Obama Campaign To Spend $25 Million On Ads In May Alone

Obama Campaign To Spend $25 Million On Ads In May Alone

WASHINGTON -- Six months before the election, the Obama campaign has allotted a remarkable $25 million for ads to air in May alone, top officials told reporters on a conference call Monday.

The figure is massive, underscoring both the extent to which the president's political team is confident that its fundraising success will be continuous, and its desire to not let Republicans define the president early in the general election contest.

On the call, Obama adviser David Axelrod said that the campaign would treat ads run by super PACs and outside groups supportive of Mitt Romney as ads from the Romney campaign itself. Each would elicit a response he added, calling Karl Rove (Crossroads) and the Koch brothers (Americans for Prosperity) "contract killers out there in super PAC land."

By Axelrod's calculation, Romney and allied groups already spent $55 million on television advertisements, 90 percent of which were negative in nature.

"We probably won’t see any ads this cycle that talk accurately about his record because he has absolutely nothing to say," added campaign manager Jim Messina. "The Romney campaign likes to pretend that world history started in January 2009."

The Obama campaign has responded to those negative ads with negative ones of its own. But the most recent spot -- released this Monday -- was strictly positive in nature, portraying the president as making progress in turning the tide on the economic calamity he inherited.

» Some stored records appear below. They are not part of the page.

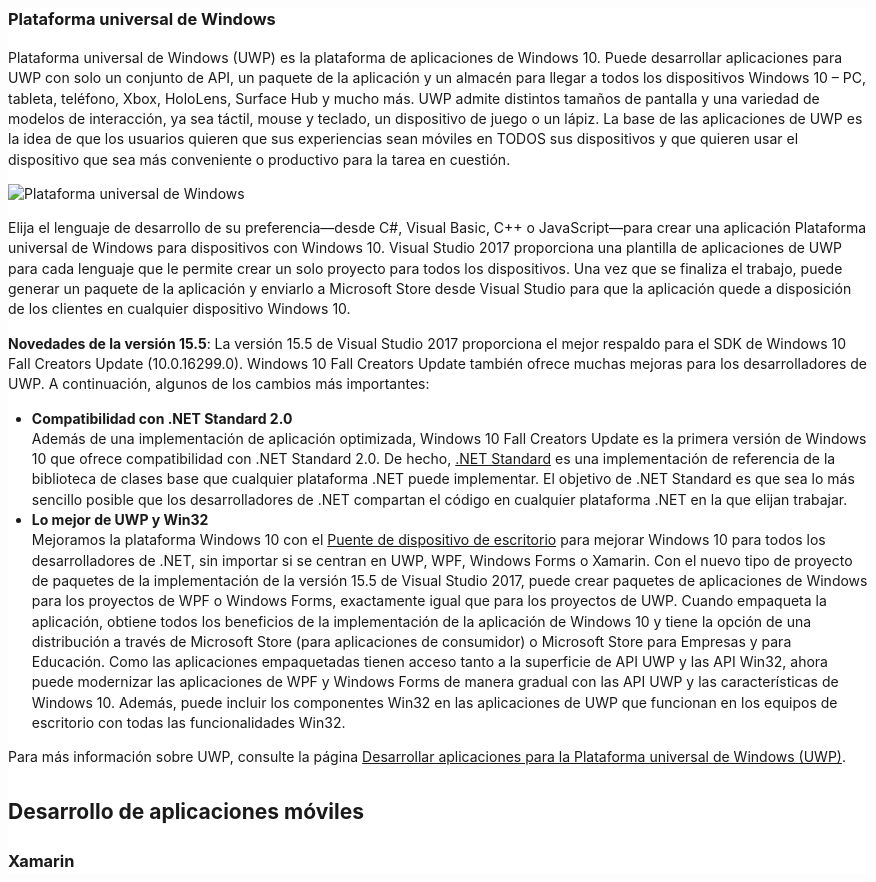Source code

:### <a name="universal-windows-platform"></a>Plataforma universal de Windows

Plataforma universal de Windows (UWP) es la plataforma de aplicaciones de Windows 10. Puede desarrollar aplicaciones para UWP con solo un conjunto de API, un paquete de la aplicación y un almacén para llegar a todos los dispositivos Windows 10 &ndash; PC, tableta, teléfono, Xbox, HoloLens, Surface Hub y mucho más. UWP admite distintos tamaños de pantalla y una variedad de modelos de interacción, ya sea táctil, mouse y teclado, un dispositivo de juego o un lápiz. La base de las aplicaciones de UWP es la idea de que los usuarios quieren que sus experiencias sean móviles en TODOS sus dispositivos y que quieren usar el dispositivo que sea más conveniente o productivo para la tarea en cuestión.

![Plataforma universal de Windows](../cross-platform/media/uwp_coreextensions.png)

Elija el lenguaje de desarrollo de su preferencia&mdash;desde C#, Visual Basic, C++ o JavaScript&mdash;para crear una aplicación Plataforma universal de Windows para dispositivos con Windows 10. Visual Studio 2017 proporciona una plantilla de aplicaciones de UWP para cada lenguaje que le permite crear un solo proyecto para todos los dispositivos. Una vez que se finaliza el trabajo, puede generar un paquete de la aplicación y enviarlo a Microsoft Store desde Visual Studio para que la aplicación quede a disposición de los clientes en cualquier dispositivo Windows 10.

**Novedades de la versión 15.5**: La versión 15.5 de Visual Studio 2017 proporciona el mejor respaldo para el SDK de Windows 10 Fall Creators Update (10.0.16299.0). Windows 10 Fall Creators Update también ofrece muchas mejoras para los desarrolladores de UWP. A continuación, algunos de los cambios más importantes: 

* **Compatibilidad con .NET Standard 2.0**<br/>Además de una implementación de aplicación optimizada, Windows 10 Fall Creators Update es la primera versión de Windows 10 que ofrece compatibilidad con .NET Standard 2.0. De hecho, [.NET Standard](https://devblogs.microsoft.com/dotnet/introducing-net-standard/) es una implementación de referencia de la biblioteca de clases base que cualquier plataforma .NET puede implementar. El objetivo de .NET Standard es que sea lo más sencillo posible que los desarrolladores de .NET compartan el código en cualquier plataforma .NET en la que elijan trabajar.
* **Lo mejor de UWP y Win32**<br/>Mejoramos la plataforma Windows 10 con el [Puente de dispositivo de escritorio](/windows/uwp/porting/desktop-to-uwp-root) para mejorar Windows 10 para todos los desarrolladores de .NET, sin importar si se centran en UWP, WPF, Windows Forms o Xamarin. Con el nuevo tipo de proyecto de paquetes de la implementación de la versión 15.5 de Visual Studio 2017, puede crear paquetes de aplicaciones de Windows para los proyectos de WPF o Windows Forms, exactamente igual que para los proyectos de UWP. Cuando empaqueta la aplicación, obtiene todos los beneficios de la implementación de la aplicación de Windows 10 y tiene la opción de una distribución a través de Microsoft Store (para aplicaciones de consumidor) o Microsoft Store para Empresas y para Educación. Como las aplicaciones empaquetadas tienen acceso tanto a la superficie de API UWP y las API Win32, ahora puede modernizar las aplicaciones de WPF y Windows Forms de manera gradual con las API UWP y las características de Windows 10. Además, puede incluir los componentes Win32 en las aplicaciones de UWP que funcionan en los equipos de escritorio con todas las funcionalidades Win32.

Para más información sobre UWP, consulte la página [Desarrollar aplicaciones para la Plataforma universal de Windows (UWP)](../cross-platform/develop-apps-for-the-universal-windows-platform-uwp.md).

## <a name="mobile-app-development"></a>Desarrollo de aplicaciones móviles

### <a name="xamarin"></a>Xamarin
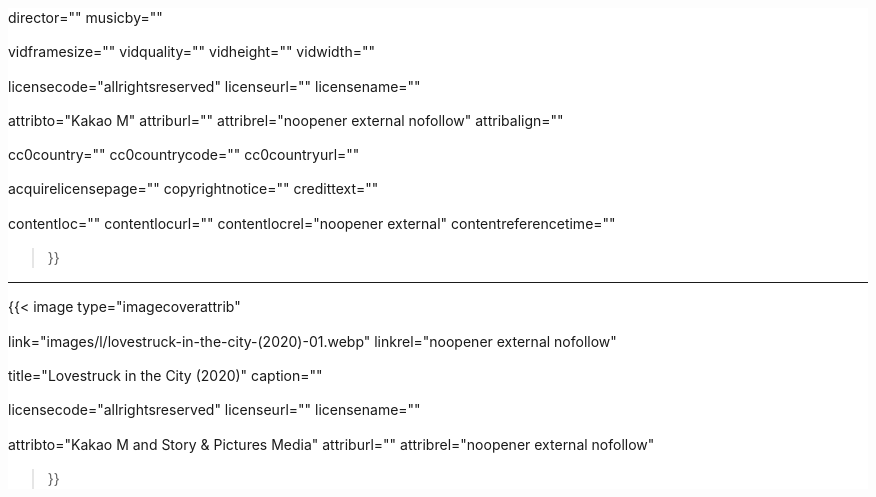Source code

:   director=""
  musicby=""

  vidframesize=""
  vidquality=""
  vidheight=""
  vidwidth=""

  licensecode="allrightsreserved"
  licenseurl=""
  licensename=""

  attribto="Kakao M"
  attriburl=""
  attribrel="noopener external nofollow"
  attribalign=""

  cc0country=""
  cc0countrycode=""
  cc0countryurl=""

  acquirelicensepage=""
  copyrightnotice=""
  credittext=""

  contentloc=""
  contentlocurl=""
  contentlocrel="noopener external"
  contentreferencetime=""
>}}

---

{{< image
  type="imagecoverattrib"

  link="images/l/lovestruck-in-the-city-(2020)-01.webp"
  linkrel="noopener external nofollow"

  title="Lovestruck in the City (2020)"
  caption=""

  licensecode="allrightsreserved"
  licenseurl=""
  licensename=""

  attribto="Kakao M and Story & Pictures Media"
  attriburl=""
  attribrel="noopener external nofollow"
>}}
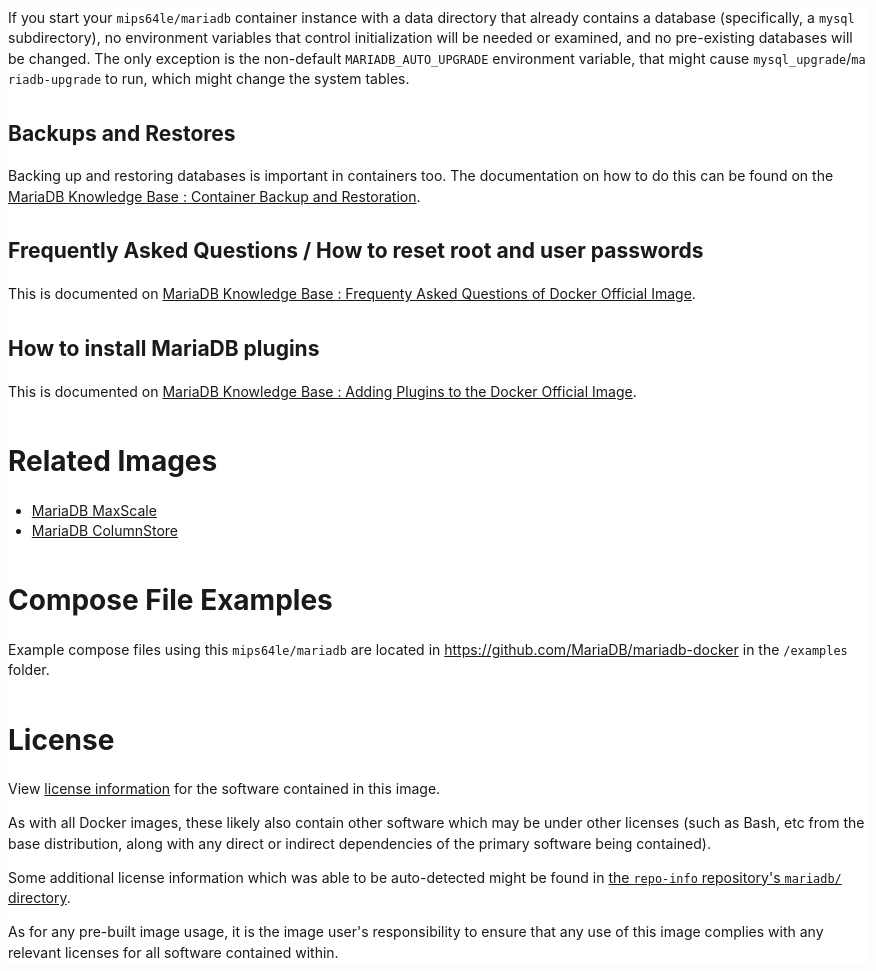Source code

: If you start your `mips64le/mariadb` container instance with a data directory that already contains a database (specifically, a `mysql` subdirectory), no environment variables that control initialization will be needed or examined, and no pre-existing databases will be changed. The only exception is the non-default `MARIADB_AUTO_UPGRADE` environment variable, that might cause `mysql_upgrade`/`mariadb-upgrade` to run, which might change the system tables.

## Backups and Restores

Backing up and restoring databases is important in containers too. The documentation on how to do this can be found on the [MariaDB Knowledge Base : Container Backup and Restoration](https://mariadb.com/kb/en/backups-and-restoration/).

## Frequently Asked Questions / How to reset root and user passwords

This is documented on [MariaDB Knowledge Base : Frequenty Asked Questions of Docker Official Image](https://mariadb.com/kb/en/frequenty-asked-questions-of-docker-official-image/#how-to-reset-passwords).

## How to install MariaDB plugins

This is documented on [MariaDB Knowledge Base : Adding Plugins to the Docker Official Image](https://mariadb.com/kb/en/adding-plugins-to-the-mariadb-docker-official-image/).

# Related Images

-	[MariaDB MaxScale](https://hub.docker.com/r/mariadb/maxscale/tags)
-	[MariaDB ColumnStore](https://hub.docker.com/r/mariadb/columnstore/tags)

# Compose File Examples

Example compose files using this `mips64le/mariadb` are located in https://github.com/MariaDB/mariadb-docker in the `/examples` folder.

# License

View [license information](https://mariadb.com/kb/en/library/licensing-faq/) for the software contained in this image.

As with all Docker images, these likely also contain other software which may be under other licenses (such as Bash, etc from the base distribution, along with any direct or indirect dependencies of the primary software being contained).

Some additional license information which was able to be auto-detected might be found in [the `repo-info` repository's `mariadb/` directory](https://github.com/docker-library/repo-info/tree/master/repos/mariadb).

As for any pre-built image usage, it is the image user's responsibility to ensure that any use of this image complies with any relevant licenses for all software contained within.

“President Obama would like for voters to believe he hasn’t been president for the last three years," Amanda Henneberg, a Romney campaign spokesperson said in response to the conference call. "Americans are disappointed in President Obama’s liberal policies that haven’t made their lives any better. President Obama just hasn’t lived up to his promises. It's harder to get a job, buy or sell a home, and those fortunate enough to have jobs often have less in their paychecks."